■ Given records:
__________________________________________________
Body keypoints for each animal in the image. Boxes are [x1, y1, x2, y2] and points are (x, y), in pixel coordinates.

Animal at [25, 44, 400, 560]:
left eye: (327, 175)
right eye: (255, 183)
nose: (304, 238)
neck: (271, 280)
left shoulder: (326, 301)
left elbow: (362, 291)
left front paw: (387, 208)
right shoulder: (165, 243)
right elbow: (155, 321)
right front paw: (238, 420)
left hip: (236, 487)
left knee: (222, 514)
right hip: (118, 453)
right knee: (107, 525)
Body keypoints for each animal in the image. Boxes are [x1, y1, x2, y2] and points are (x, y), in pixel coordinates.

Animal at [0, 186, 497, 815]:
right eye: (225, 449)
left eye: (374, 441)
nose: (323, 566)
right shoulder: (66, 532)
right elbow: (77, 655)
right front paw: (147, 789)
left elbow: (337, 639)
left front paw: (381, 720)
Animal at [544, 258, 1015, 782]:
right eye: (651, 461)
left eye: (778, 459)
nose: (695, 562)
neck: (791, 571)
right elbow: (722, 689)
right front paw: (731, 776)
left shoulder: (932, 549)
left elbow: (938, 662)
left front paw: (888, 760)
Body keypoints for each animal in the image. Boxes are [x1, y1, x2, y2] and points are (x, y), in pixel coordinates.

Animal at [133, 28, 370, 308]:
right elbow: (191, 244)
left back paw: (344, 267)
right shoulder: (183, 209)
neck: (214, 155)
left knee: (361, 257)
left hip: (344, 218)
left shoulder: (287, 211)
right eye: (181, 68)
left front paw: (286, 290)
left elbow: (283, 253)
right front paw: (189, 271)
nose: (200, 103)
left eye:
__________________________________________________
■ The problem: In the records above, each line with the string "elbow" should be copied.

■ Output:
left elbow: (362, 291)
right elbow: (155, 321)
right elbow: (77, 655)
left elbow: (337, 639)
right elbow: (722, 689)
left elbow: (938, 662)
right elbow: (191, 244)
left elbow: (283, 253)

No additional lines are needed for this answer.